Na medida do possível as vidas serão determinadas para linhas de fabricação de produtos e atribuídas de forma consistente a todos os itens da linha cuja vida média esperada fosse semelhante à da linha.

Itens componentes de uma linha, mas intercambiáveis entre linhas diferentes, cuja vida média esperada fosse inferior ou substancialmente diferente da vida média esperada da linha terão sua vida estimada individualmente para não causar distorção no princípio de prazo de depreciação.

 

DOCUMENTAÇÃO DE ANÁLISE E VERIFICAÇÃO

Para o desenvolvimento dos estudos para determinação da vida útil econômica dos bens, a empresa deverá disponibilizar os arquivos e documentos abaixo:

  • Base contábil contendo os registros contábeis referentes aos custos com manutenção realizados nos últimos três anos, por centro de custo e por item, se for o caso;
  • Planilha de controle da área de manutenção, com o detalhamento das manutenções preventivas e corretivas realizadas por ativo e centro de custo, dos últimos três anos; 
  • Base contábil contendo dados relativos à aquisição dos ativos, tais como: data de aquisição, fornecedor, valor de aquisição e custos de instalação de maquinas e equipamentos.


O valor de aquisição será considerado com base em dados cadastrados nos arquivos referentes ao ativo imobilizado. Nos diversos setores da empresa envolvidos faremos o levantamento junto aos responsáveis que controlam os bens (em cada grupo) verificando e coletando informações que servirão como embasamento na definição da vida útil através dos investimentos agregados a cada amostra. Deverão estar disponíveis as informações necessárias na ocasião das nossas visitas de campo, visando agilidade na coleta de dados agilizando o desenvolvimento dos trabalhos.

Sumário executivo; Apresentação; Escopo, objetivo e metodologia do trabalho; Resumo de valores, conforme escopo da proposta, pormenorizado, discriminando, de forma individualizada, as características principais dos bens, com o saldo de vida útil, vida econômica do bem; valor residual e novo custo para bens relevantes no atendimento do pronunciamento técnico do CPC 27 e ICPC 10.

 

AVALIAÇÃO ECONOMICA FINANCEIRA

O método de rentabilidade futura permite determinar o valor de sua empresa e de sua marca e analisa e avalia os ativos intangíveis.
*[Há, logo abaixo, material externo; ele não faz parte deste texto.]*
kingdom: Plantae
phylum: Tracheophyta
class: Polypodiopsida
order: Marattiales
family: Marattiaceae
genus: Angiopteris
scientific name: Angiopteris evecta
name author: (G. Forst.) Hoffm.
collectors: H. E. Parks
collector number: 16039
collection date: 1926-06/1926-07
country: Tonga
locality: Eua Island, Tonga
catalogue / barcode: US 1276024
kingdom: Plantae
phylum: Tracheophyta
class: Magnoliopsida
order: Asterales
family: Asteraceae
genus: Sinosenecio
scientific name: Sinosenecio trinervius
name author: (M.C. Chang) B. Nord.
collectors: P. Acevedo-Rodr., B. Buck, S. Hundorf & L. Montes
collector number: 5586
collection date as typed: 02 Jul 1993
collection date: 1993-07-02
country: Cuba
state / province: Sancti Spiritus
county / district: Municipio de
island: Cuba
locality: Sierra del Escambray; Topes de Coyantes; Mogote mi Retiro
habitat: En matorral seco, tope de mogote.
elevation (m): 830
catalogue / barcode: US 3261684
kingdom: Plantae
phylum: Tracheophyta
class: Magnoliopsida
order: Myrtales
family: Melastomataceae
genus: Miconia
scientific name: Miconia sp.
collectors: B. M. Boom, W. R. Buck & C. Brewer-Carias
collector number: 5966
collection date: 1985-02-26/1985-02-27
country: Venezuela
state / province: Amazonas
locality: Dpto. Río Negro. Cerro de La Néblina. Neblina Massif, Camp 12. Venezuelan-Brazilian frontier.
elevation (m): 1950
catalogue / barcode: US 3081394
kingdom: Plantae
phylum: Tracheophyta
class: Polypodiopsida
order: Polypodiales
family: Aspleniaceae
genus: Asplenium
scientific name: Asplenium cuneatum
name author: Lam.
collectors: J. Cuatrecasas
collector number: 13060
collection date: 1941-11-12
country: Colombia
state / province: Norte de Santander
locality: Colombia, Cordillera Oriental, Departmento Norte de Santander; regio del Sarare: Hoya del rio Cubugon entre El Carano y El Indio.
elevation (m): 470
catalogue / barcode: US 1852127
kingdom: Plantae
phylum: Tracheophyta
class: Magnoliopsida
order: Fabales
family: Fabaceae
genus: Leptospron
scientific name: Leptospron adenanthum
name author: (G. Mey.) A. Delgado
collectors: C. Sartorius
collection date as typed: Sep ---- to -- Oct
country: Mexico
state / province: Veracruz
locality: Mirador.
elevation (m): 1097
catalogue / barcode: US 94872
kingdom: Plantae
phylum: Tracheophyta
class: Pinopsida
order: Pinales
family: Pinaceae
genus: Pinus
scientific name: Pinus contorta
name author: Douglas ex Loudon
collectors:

Este tipo de avaliação fornece o suporte técnico necessário para fusões, cisões, incorporações; reestruturação de sociedades; valoração de franquias e para o mercado de capitais (lançamento de ações no mercado aberto); entre outras finalidades.

 

AVALIAÇÃO DE EMPRESA E NEGÓCIO

A avaliação envolve diversos fatores que afetam o desempenho da empresa entre outros: concorrência, estrutura de custos e de capital (humano, tecnológico e estrutura física), desempenho e planejamento operacional, de marketing e de vendas.

 

AVALIAÇÃO DE MARCA

As marcas criam laços eternos de identidades com as corporações. Uma ação de marketing bem planejada é fundamental para uma relação de sucesso com consumidores, fornecedores, instituições financeiras e parceiros de negócios.